*** AVAILABLE DATA ***

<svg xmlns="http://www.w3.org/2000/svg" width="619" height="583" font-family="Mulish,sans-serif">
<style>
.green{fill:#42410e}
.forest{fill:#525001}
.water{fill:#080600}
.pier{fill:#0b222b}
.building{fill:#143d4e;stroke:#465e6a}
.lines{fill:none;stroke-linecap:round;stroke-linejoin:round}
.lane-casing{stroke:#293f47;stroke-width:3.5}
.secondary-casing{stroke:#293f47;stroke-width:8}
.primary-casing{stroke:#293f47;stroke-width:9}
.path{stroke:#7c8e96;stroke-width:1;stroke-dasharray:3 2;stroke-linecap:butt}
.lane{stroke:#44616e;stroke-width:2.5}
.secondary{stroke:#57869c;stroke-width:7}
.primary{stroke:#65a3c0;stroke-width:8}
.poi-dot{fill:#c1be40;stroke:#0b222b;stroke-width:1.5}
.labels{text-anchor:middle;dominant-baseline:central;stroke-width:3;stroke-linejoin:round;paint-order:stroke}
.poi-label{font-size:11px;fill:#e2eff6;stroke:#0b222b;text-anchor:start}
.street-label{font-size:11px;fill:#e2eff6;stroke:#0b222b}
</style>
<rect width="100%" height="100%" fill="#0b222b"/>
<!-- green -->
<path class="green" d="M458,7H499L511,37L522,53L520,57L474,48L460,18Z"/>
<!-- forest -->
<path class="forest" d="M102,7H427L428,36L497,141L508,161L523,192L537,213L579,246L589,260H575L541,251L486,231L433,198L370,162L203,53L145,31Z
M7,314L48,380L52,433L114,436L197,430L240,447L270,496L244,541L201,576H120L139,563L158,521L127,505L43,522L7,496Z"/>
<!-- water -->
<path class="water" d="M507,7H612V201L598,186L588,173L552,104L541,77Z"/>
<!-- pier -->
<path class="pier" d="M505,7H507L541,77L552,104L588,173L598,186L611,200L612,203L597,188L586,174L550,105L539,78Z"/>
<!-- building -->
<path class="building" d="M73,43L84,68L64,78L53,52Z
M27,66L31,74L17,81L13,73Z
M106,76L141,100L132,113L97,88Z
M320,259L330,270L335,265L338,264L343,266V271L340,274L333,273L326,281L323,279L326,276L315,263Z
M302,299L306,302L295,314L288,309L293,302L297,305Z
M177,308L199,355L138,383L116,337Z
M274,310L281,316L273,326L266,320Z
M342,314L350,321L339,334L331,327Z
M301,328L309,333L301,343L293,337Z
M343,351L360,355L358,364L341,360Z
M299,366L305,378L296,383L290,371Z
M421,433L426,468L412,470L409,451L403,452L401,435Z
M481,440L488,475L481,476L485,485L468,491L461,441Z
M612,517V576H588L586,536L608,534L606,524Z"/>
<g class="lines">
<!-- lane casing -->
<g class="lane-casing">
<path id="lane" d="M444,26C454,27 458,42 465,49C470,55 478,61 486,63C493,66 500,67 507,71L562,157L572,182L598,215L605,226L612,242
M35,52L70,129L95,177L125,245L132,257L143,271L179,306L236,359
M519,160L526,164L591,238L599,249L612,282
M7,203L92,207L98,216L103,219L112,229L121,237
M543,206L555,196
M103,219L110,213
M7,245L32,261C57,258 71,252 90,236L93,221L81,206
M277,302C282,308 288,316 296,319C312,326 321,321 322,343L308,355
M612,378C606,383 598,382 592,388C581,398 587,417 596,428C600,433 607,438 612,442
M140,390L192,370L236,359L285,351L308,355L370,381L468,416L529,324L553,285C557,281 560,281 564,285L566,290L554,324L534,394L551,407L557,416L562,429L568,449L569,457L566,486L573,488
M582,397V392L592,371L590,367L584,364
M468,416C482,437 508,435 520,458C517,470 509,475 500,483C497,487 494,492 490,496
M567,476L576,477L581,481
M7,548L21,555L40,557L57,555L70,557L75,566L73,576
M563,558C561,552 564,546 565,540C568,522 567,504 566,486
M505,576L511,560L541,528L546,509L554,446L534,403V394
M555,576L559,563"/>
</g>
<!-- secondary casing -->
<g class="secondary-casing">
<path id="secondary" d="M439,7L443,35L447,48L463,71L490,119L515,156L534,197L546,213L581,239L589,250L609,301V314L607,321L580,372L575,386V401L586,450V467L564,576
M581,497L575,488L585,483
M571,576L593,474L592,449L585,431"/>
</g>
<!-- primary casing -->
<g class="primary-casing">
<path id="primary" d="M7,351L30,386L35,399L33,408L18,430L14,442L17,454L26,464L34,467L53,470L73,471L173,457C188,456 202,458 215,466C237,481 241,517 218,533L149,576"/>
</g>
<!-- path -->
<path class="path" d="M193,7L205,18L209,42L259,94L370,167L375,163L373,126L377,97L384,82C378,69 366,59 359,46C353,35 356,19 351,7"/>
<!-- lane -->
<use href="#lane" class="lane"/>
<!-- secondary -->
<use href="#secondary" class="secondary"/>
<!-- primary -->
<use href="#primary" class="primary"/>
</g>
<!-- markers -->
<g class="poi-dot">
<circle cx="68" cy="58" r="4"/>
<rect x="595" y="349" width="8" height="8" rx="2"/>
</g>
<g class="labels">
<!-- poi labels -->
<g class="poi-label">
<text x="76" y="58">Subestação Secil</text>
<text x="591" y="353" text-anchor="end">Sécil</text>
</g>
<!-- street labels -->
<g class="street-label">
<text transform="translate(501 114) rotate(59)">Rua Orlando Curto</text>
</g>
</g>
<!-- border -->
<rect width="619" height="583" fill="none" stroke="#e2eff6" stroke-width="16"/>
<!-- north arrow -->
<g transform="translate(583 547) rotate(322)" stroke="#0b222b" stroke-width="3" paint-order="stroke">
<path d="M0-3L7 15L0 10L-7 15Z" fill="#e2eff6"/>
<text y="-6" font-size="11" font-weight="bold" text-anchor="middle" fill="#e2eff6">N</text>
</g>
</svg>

*** End of AVAILABLE DATA ***

■ **ACTIVITY**: Set down the records above once more, exactly as given.

■ **OUTPUT OF THE EXERCISE**:
<svg xmlns="http://www.w3.org/2000/svg" width="619" height="583" font-family="Mulish,sans-serif">
<style>
.green{fill:#42410e}
.forest{fill:#525001}
.water{fill:#080600}
.pier{fill:#0b222b}
.building{fill:#143d4e;stroke:#465e6a}
.lines{fill:none;stroke-linecap:round;stroke-linejoin:round}
.lane-casing{stroke:#293f47;stroke-width:3.5}
.secondary-casing{stroke:#293f47;stroke-width:8}
.primary-casing{stroke:#293f47;stroke-width:9}
.path{stroke:#7c8e96;stroke-width:1;stroke-dasharray:3 2;stroke-linecap:butt}
.lane{stroke:#44616e;stroke-width:2.5}
.secondary{stroke:#57869c;stroke-width:7}
.primary{stroke:#65a3c0;stroke-width:8}
.poi-dot{fill:#c1be40;stroke:#0b222b;stroke-width:1.5}
.labels{text-anchor:middle;dominant-baseline:central;stroke-width:3;stroke-linejoin:round;paint-order:stroke}
.poi-label{font-size:11px;fill:#e2eff6;stroke:#0b222b;text-anchor:start}
.street-label{font-size:11px;fill:#e2eff6;stroke:#0b222b}
</style>
<rect width="100%" height="100%" fill="#0b222b"/>
<!-- green -->
<path class="green" d="M458,7H499L511,37L522,53L520,57L474,48L460,18Z"/>
<!-- forest -->
<path class="forest" d="M102,7H427L428,36L497,141L508,161L523,192L537,213L579,246L589,260H575L541,251L486,231L433,198L370,162L203,53L145,31Z
M7,314L48,380L52,433L114,436L197,430L240,447L270,496L244,541L201,576H120L139,563L158,521L127,505L43,522L7,496Z"/>
<!-- water -->
<path class="water" d="M507,7H612V201L598,186L588,173L552,104L541,77Z"/>
<!-- pier -->
<path class="pier" d="M505,7H507L541,77L552,104L588,173L598,186L611,200L612,203L597,188L586,174L550,105L539,78Z"/>
<!-- building -->
<path class="building" d="M73,43L84,68L64,78L53,52Z
M27,66L31,74L17,81L13,73Z
M106,76L141,100L132,113L97,88Z
M320,259L330,270L335,265L338,264L343,266V271L340,274L333,273L326,281L323,279L326,276L315,263Z
M302,299L306,302L295,314L288,309L293,302L297,305Z
M177,308L199,355L138,383L116,337Z
M274,310L281,316L273,326L266,320Z
M342,314L350,321L339,334L331,327Z
M301,328L309,333L301,343L293,337Z
M343,351L360,355L358,364L341,360Z
M299,366L305,378L296,383L290,371Z
M421,433L426,468L412,470L409,451L403,452L401,435Z
M481,440L488,475L481,476L485,485L468,491L461,441Z
M612,517V576H588L586,536L608,534L606,524Z"/>
<g class="lines">
<!-- lane casing -->
<g class="lane-casing">
<path id="lane" d="M444,26C454,27 458,42 465,49C470,55 478,61 486,63C493,66 500,67 507,71L562,157L572,182L598,215L605,226L612,242
M35,52L70,129L95,177L125,245L132,257L143,271L179,306L236,359
M519,160L526,164L591,238L599,249L612,282
M7,203L92,207L98,216L103,219L112,229L121,237
M543,206L555,196
M103,219L110,213
M7,245L32,261C57,258 71,252 90,236L93,221L81,206
M277,302C282,308 288,316 296,319C312,326 321,321 322,343L308,355
M612,378C606,383 598,382 592,388C581,398 587,417 596,428C600,433 607,438 612,442
M140,390L192,370L236,359L285,351L308,355L370,381L468,416L529,324L553,285C557,281 560,281 564,285L566,290L554,324L534,394L551,407L557,416L562,429L568,449L569,457L566,486L573,488
M582,397V392L592,371L590,367L584,364
M468,416C482,437 508,435 520,458C517,470 509,475 500,483C497,487 494,492 490,496
M567,476L576,477L581,481
M7,548L21,555L40,557L57,555L70,557L75,566L73,576
M563,558C561,552 564,546 565,540C568,522 567,504 566,486
M505,576L511,560L541,528L546,509L554,446L534,403V394
M555,576L559,563"/>
</g>
<!-- secondary casing -->
<g class="secondary-casing">
<path id="secondary" d="M439,7L443,35L447,48L463,71L490,119L515,156L534,197L546,213L581,239L589,250L609,301V314L607,321L580,372L575,386V401L586,450V467L564,576
M581,497L575,488L585,483
M571,576L593,474L592,449L585,431"/>
</g>
<!-- primary casing -->
<g class="primary-casing">
<path id="primary" d="M7,351L30,386L35,399L33,408L18,430L14,442L17,454L26,464L34,467L53,470L73,471L173,457C188,456 202,458 215,466C237,481 241,517 218,533L149,576"/>
</g>
<!-- path -->
<path class="path" d="M193,7L205,18L209,42L259,94L370,167L375,163L373,126L377,97L384,82C378,69 366,59 359,46C353,35 356,19 351,7"/>
<!-- lane -->
<use href="#lane" class="lane"/>
<!-- secondary -->
<use href="#secondary" class="secondary"/>
<!-- primary -->
<use href="#primary" class="primary"/>
</g>
<!-- markers -->
<g class="poi-dot">
<circle cx="68" cy="58" r="4"/>
<rect x="595" y="349" width="8" height="8" rx="2"/>
</g>
<g class="labels">
<!-- poi labels -->
<g class="poi-label">
<text x="76" y="58">Subestação Secil</text>
<text x="591" y="353" text-anchor="end">Sécil</text>
</g>
<!-- street labels -->
<g class="street-label">
<text transform="translate(501 114) rotate(59)">Rua Orlando Curto</text>
</g>
</g>
<!-- border -->
<rect width="619" height="583" fill="none" stroke="#e2eff6" stroke-width="16"/>
<!-- north arrow -->
<g transform="translate(583 547) rotate(322)" stroke="#0b222b" stroke-width="3" paint-order="stroke">
<path d="M0-3L7 15L0 10L-7 15Z" fill="#e2eff6"/>
<text y="-6" font-size="11" font-weight="bold" text-anchor="middle" fill="#e2eff6">N</text>
</g>
</svg>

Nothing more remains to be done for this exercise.